If somebody expects to be able to get, or thinks that they’re entitled to, some kind of effective guarantee against negative repercussions in the future from opinions expressed in the past, they’re demanding admission to a fool’s paradise.

Or if you don’t want to get the kind of judgement that’s been talked about in this thread, just keep your trap shut when you have the urge to say stuff against historically disadvantaged groups (minorities and women). The OP’s example was a guy who argued that women don’t deserve equal rights three years after the first major-party female VP candidate ran. Had he avoided putting in all of the weird sexist stuff, he’d be fine. If you don’t make nasty statements about women, LGBT people, black people, brown people, disabled people, and so on, you’re pretty unlikely to get harsh judgement.
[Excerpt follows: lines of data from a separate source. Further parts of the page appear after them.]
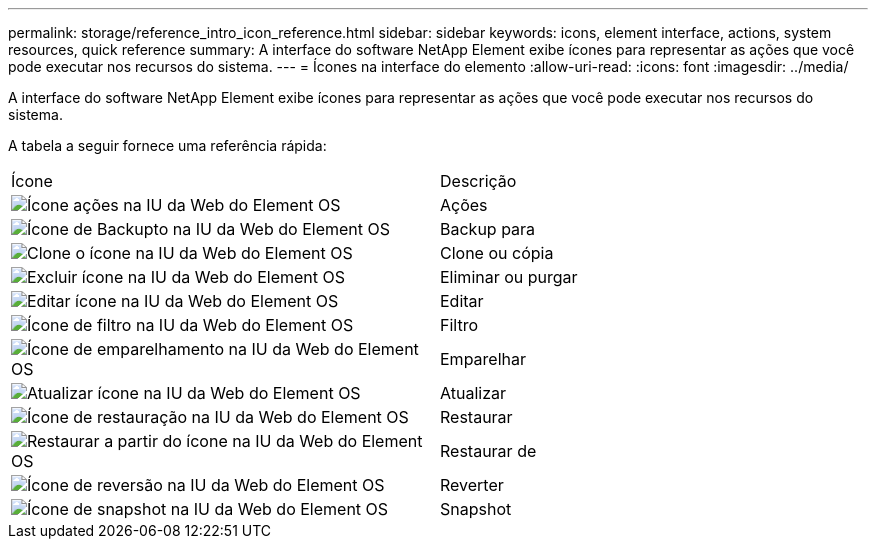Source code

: ---
permalink: storage/reference_intro_icon_reference.html 
sidebar: sidebar 
keywords: icons, element interface, actions, system resources, quick reference 
summary: A interface do software NetApp Element exibe ícones para representar as ações que você pode executar nos recursos do sistema. 
---
= Ícones na interface do elemento
:allow-uri-read: 
:icons: font
:imagesdir: ../media/


[role="lead"]
A interface do software NetApp Element exibe ícones para representar as ações que você pode executar nos recursos do sistema.

A tabela a seguir fornece uma referência rápida:

|===


| Ícone | Descrição 


 a| 
image:../media/element_icon_action.gif["Ícone ações na IU da Web do Element OS"]
 a| 
Ações



 a| 
image:../media/element_icon_backupto.gif["Ícone de Backupto na IU da Web do Element OS"]
 a| 
Backup para



 a| 
image:../media/element_icon_clone.gif["Clone o ícone na IU da Web do Element OS"]
 a| 
Clone ou cópia



 a| 
image:../media/element_icon_delete.gif["Excluir ícone na IU da Web do Element OS"]
 a| 
Eliminar ou purgar



 a| 
image:../media/element_icon_edit.gif["Editar ícone na IU da Web do Element OS"]
 a| 
Editar



 a| 
image:../media/element_icon_filter.gif["Ícone de filtro na IU da Web do Element OS"]
 a| 
Filtro



 a| 
image:../media/element_icon_pair.gif["Ícone de emparelhamento na IU da Web do Element OS"]
 a| 
Emparelhar



 a| 
image:../media/element_icon_refresh.gif["Atualizar ícone na IU da Web do Element OS"]
 a| 
Atualizar



 a| 
image:../media/element_icon_restore.gif["Ícone de restauração na IU da Web do Element OS"]
 a| 
Restaurar



 a| 
image:../media/element_icon_restorefrom.gif["Restaurar a partir do ícone na IU da Web do Element OS"]
 a| 
Restaurar de



 a| 
image:../media/element_icon_rollback.gif["Ícone de reversão na IU da Web do Element OS"]
 a| 
Reverter



 a| 
image:../media/element_icon_snapshot.gif["Ícone de snapshot na IU da Web do Element OS"]
 a| 
Snapshot

|===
And note that in the OP’s example, the terrible, terrible fate that the rich exec suffered is that he isn’t considered qualified for a specific job where the primary job is fighting the kind of discrimination he argued for, there’s no indication that he isn’t just going to work as a high level exec at some other company and make baskets of money there.

There are a lot of attempts to exaggerate how ‘canceled’ he was or how unreasonable it is to criticize someone for not embracing the idea that women are fully human in the far-off year of 1987, but it’s really not that complicated.

Also, it’s silly to imagine that Golightly wasn’t aware even in 1987 of the controversial nature of his position. His article explicitly says concerning some of his arguments: “Does that observation reflect a primitive, machismo attitude? Perhaps […]” And the publication that ran his article was dealing with the commentarial fallout for months afterwards.

Attempting to portray this 1987 article as the expression of an unremarkable consensus opinion that Golightly couldn’t possibly have predicted would end up reflecting poorly on him is either naive or disingenuous. Of course he had every right to express his opinion, but he was well aware even at the time that many people considered his opinion offensively sexist. If a company that’s been struggling with a disastrously sexist (and racist) long-term corporate culture decides that they don’t want to take on that additional baggage, I don’t think that makes Golightly a victim.

And indeed this is the key part. As the line from Hamilton says, you don’t control “who lives, who dies, who tells the story” – and it is not always obvious what “side” will end up looking better down the road. I think that many of us have invested too much of our self-worth on Not Being Wrong.

People keep saying that no one knows “what ‘side’ will end up looking better down the road”, yet all of the actual examples anyone has been able to come up with involve a person ‘punching down’ at a disadvantaged group in a time when it was obvious that the disadvantaged group was a demographic group of humans. They may have been in a social circle where treating that group badly was acceptable, or have hidden it behind religious beliefs, but that doesn’t change what they were doing. So the “not always obvious” actually looks 100% obvious to me, and it should be easy to disprove with counterexamples if it’s really something to look out for.